* WHAT TO DO *
Some of the lines below need repeating. Reproduce exactly those between the lines holding "5. Comedy of Vanity: the paradox of right" and "Voices are not", inclusive.

+ + + + + + +

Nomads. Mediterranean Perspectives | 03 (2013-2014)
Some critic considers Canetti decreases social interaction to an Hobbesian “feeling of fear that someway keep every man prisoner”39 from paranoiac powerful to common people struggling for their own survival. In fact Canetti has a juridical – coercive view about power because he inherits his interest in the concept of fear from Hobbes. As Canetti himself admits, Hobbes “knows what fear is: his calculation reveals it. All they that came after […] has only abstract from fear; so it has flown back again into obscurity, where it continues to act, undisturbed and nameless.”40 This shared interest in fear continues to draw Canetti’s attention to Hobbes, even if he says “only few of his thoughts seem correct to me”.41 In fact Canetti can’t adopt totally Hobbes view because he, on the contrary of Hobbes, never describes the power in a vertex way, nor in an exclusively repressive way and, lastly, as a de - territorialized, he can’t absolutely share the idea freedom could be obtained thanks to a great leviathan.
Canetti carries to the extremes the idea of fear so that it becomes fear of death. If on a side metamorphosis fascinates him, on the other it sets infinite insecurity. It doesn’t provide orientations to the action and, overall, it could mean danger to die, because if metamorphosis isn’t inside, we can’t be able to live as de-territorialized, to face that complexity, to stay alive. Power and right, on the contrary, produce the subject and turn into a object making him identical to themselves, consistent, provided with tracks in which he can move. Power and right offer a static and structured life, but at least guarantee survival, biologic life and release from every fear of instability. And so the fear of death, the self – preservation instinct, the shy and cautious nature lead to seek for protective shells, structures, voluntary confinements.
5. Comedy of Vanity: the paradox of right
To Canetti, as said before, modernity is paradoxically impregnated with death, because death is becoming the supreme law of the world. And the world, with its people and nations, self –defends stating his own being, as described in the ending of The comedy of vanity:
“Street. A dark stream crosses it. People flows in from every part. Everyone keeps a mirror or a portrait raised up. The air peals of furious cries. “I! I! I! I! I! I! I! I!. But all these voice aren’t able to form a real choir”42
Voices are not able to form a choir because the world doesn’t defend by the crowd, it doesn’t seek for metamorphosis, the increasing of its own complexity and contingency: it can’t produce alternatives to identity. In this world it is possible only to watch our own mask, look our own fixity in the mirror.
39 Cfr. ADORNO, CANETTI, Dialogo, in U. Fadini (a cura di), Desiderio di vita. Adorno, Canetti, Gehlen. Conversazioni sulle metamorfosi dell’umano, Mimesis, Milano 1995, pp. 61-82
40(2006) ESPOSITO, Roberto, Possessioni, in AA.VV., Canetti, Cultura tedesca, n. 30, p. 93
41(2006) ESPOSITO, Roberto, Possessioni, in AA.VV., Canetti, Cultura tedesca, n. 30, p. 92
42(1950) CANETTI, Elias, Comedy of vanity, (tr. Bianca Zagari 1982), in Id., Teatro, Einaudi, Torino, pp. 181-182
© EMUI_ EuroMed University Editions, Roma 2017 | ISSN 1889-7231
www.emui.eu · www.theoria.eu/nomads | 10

+ + + + + + +

* TASK SOLUTION *
5. Comedy of Vanity: the paradox of right
To Canetti, as said before, modernity is paradoxically impregnated with death, because death is becoming the supreme law of the world. And the world, with its people and nations, self –defends stating his own being, as described in the ending of The comedy of vanity:
“Street. A dark stream crosses it. People flows in from every part. Everyone keeps a mirror or a portrait raised up. The air peals of furious cries. “I! I! I! I! I! I! I! I!. But all these voice aren’t able to form a real choir”42
Voices are not able to form a choir because the world doesn’t defend by the crowd, it doesn’t seek for metamorphosis, the increasing of its own complexity and contingency: it can’t produce alternatives to identity. In this world it is possible only to watch our own mask, look our own fixity in the mirror.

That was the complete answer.